Du musst schon leicht masochistisch veranlagt sein, wenn du bereit bist, dich wieder in diese Berliner Fußball-Bubble hinein zu bewegen. Mit dem Namen. Ich glaube, Hoyzer hat das auch genossen, dass über ihn berichtet wurde.
Inzwischen ist er Sales-Manager eines Internet-Portals und es ist still um ihn geworden. Dabei wollte er ursprünglich ein Buch schreiben. Darauf wartet die Welt bis heute.
Der DFB hat sich mit Hoyzer offenbar darauf geeinigt, dass er mit einer medialen Aufarbeitung kein Geld verdienen darf. Er hat dann nie etwas dazu veröffentlicht. Deshalb machen wir es jetzt. (lacht)
Sie lachen. Hatten Sie denn Kontakt zu ihm?
Wir hatten zu Beginn der Recherche Kontakt. Ich hatte ihm geschrieben, dass ich einen Podcast mache zu seinem Fall. Er hat total nett geantwortet. Was er gesagt hat, dafür muss man aber reinhören.

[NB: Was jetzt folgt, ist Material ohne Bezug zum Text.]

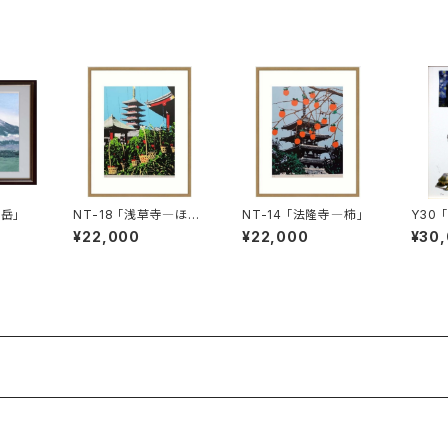
富岳」
NT-18 「浅草寺―ほお
NT-14 「法隆寺―柿」
Y30
づき」
ちがい
¥22,000
¥22,000
¥30
ん-」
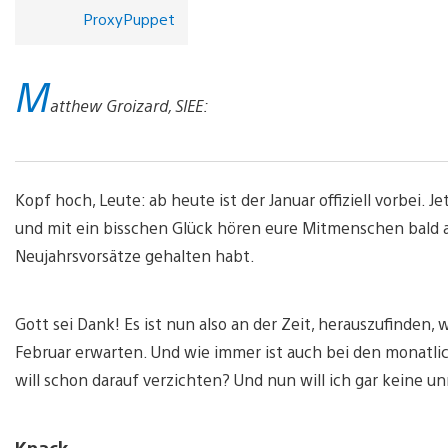
ProxyPuppet
M
atthew Groizard, SIEE:
Kopf hoch, Leute: ab heute ist der Januar offiziell vorbei. 
und mit ein bisschen Glück hören eure Mitmenschen bald au
Neujahrsvorsätze gehalten habt.
Gott sei Dank! Es ist nun also an der Zeit, herauszufinde
Februar erwarten. Und wie immer ist auch bei den monatli
will schon darauf verzichten? Und nun will ich gar keine un
Knack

Neben einem Persönlichkeitsprofil von Robert Hoyzer und vielen O-Tönen von Zeitzeugen: Bringt der Podcast denn etwas Neues zu Tage?
Wir haben auf jeden Fall Sachen, über die noch nie berichtet wurde. Wir können sehr schön nachzeichnen, wie das System funktioniert hat. Und wir zeigen auf, dass der DFB viel früher hätte Bescheid wissen können.
Vielen Dank für das Gespräch.
Das Interview führte Ilja Behnisch, rbb Sport.